Страх мой оказался напрасным. Весь строй моих мыслей был для публики, которая только и ждала, чтобы обрушиться на меня, как на классового врага, до того непривычен, что она поначалу растерялась. Как «буржую», мне полагалось защищать войну и злопыхательствовать против революции. Я же, переоценивая все привычные ценности и перетасовывая карты, утверждал: «Если бы война не окрылилась революцией, если бы она благополучно докатила свой кровавый груз по заранее предусмотренным путям до предуказанной цели, это было бы прямым доказательством величайшего религиозно–эстетического бессилия народной души. Но этого не случилось. Русская жизнь неожиданно вознеслась на свои вершины. На театре военных действий появился трагический герой — русская революция. Разноцветные знамена войны с начертанными на них лживыми лозунгами были в одно мгновение заменены новыми: черными знаменами немой трагической музы. Так началось святое безумие первых революционных дней, явное безумие во имя несказуемого, тайного смысла».
Слушая такие слова о революции и пропуская мимо ушей, что знамена революции у меня не красные, а черные, мои враги как будто бы начали примиряться со мною. Но уже через минуту я продолжал совсем не в их духе: «К сожалению, развитие революции оказалось сплошным предательством ее идеи. Ее идея — взрыв всех исторических смыслов жизни, ее развитие — замена одних смыслов другими; ее идея — взлет на вершины бытия, ее развитие — бытовая суета у подножья этих вершин: ее идея — вся о невозможном, ее развитие — сплошное приспособленчество; ее идея — вещие зеницы, ее развитие — борьба слепых точек зрения; ее идея — шум бездонного моря, ее развитие — искание брода в нем».

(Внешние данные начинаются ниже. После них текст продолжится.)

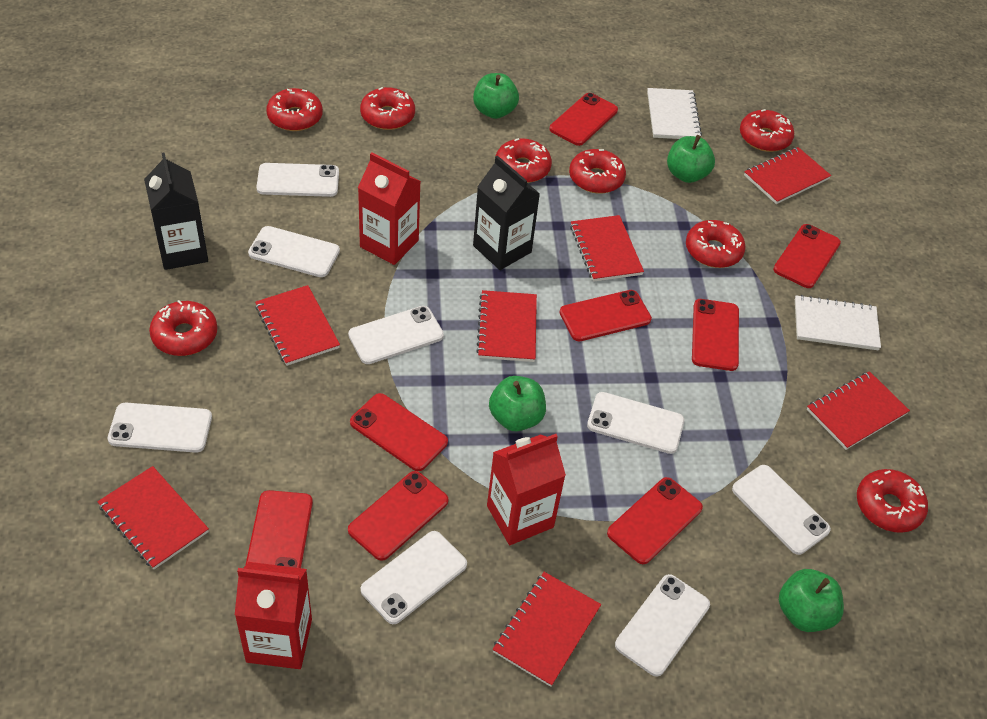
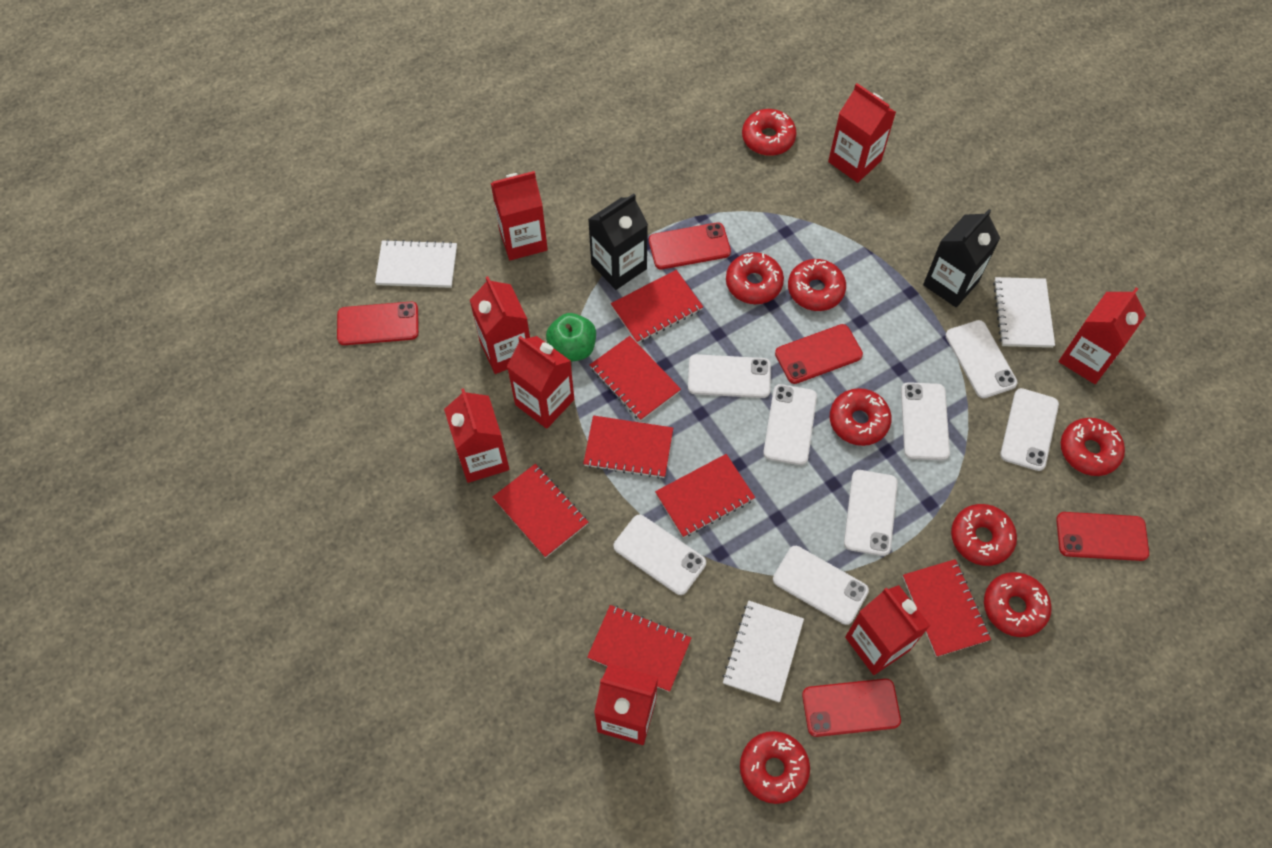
green apple: [473,73,519,119] [489,376,546,431] [667,135,715,183] [779,569,844,632] = 4 -> [546,313,596,362] = 1
red carton: [235,562,312,669] [358,152,421,265] [487,434,566,545] = 3 -> [444,388,509,483] [470,276,530,374] [491,171,548,260] [507,336,574,429] [594,664,658,745] [828,83,896,183] [845,585,930,675] [1059,287,1146,384] = 8
red phone: [245,490,313,568] [348,471,449,561] [350,393,448,471] [549,93,618,146] [559,290,652,341] [607,477,703,564] [692,299,739,371] [773,224,841,288] = 8 -> [337,302,419,345] [649,222,731,269] [775,324,863,384] [802,679,901,737] [1056,512,1149,561] = 5
white notebook: [647,88,702,139] [795,295,881,350] = 2 -> [375,239,457,288] [722,601,804,702] [993,277,1055,348] = 3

Правильно чувствуя в моих противопоставлениях жестокое снижение только что пропетого гимна революции, большевики и их приверженцы все же не улавливали в них привычного им звука контрреволюции. Раздалось лишь несколько не подхваченных массою возмущенных возгласов, и я благополучно окончил свою лекцию, награжденный дружными аплодисментами сочувствующей мне части аудитории.

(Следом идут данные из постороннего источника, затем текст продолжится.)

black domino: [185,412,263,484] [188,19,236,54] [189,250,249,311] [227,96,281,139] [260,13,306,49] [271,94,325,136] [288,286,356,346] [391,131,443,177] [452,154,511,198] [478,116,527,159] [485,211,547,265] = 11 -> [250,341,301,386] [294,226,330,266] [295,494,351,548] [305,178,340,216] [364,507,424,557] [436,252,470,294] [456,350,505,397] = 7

Начались прения. Первым говорил Айхенвальд. Его речь была защитою «ее величества жизни», простой, обыкновенной и незаслуженно мною «охаянной» во имя отвлеченных идей и эстетических конструкций. Вторым выступал, если не ошибаюсь, Грифцов; что он говорил — не помню, но, во всяком случае, он не взволновал аудитории.

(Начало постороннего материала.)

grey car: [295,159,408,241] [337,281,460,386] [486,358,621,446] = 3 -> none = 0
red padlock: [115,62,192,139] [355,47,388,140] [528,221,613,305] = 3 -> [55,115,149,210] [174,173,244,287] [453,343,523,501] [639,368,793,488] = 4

Но вот на кафедру поднялся кто–то вульгарный и злобный, ныне для меня безликий, ничего в лекции не понявший; ловко жонглируя марксистскими терминами, он стал с гнусным чекистским подмигом хлестко разоблачать мой «приправленный боженькой тухлый эстетизм». Во время его речи в аудитории сразу же возникло и быстро начало расти озлобленное раздражение против меня: «Так вот в чем дело, а мы–то не сразу сообразили».
Ругань моего оппонента все чаще стала прерываться аплодисментами и сочувственными возгласами. Мои сторонники шикали, председатель звонил. Но, как всегда, протесты и призывы к порядку только разжигали страсти.
Взойдя на кафедру для заключительного слова я долго не мог начать говорить: часть аудитории свистит и топочет, часть аплодирует. В первых рядах я вижу взволнованную Наташу и нервное, в красных пятнах, лицо Екатерины Димитриевны Кусковой. На самом верху начинается какое–то подозрительное движение. Кто–то распоряжается группою красноармейцев, которые проталкиваются к кафедре. С председательского стола мне подают записку с предложением отказаться от заключительного слова, но я не сдаюсь: где–то в душе еще таится наивная вера в разум и совесть людей. Пользуясь минутным затишьем, я громко и решительно начинаю свою речь, но меня сразу же грубо прерывают солдаты, на мое счастье вопросом: «Да ты не крути, а отвечай товарищу — буржуй ты или нет?»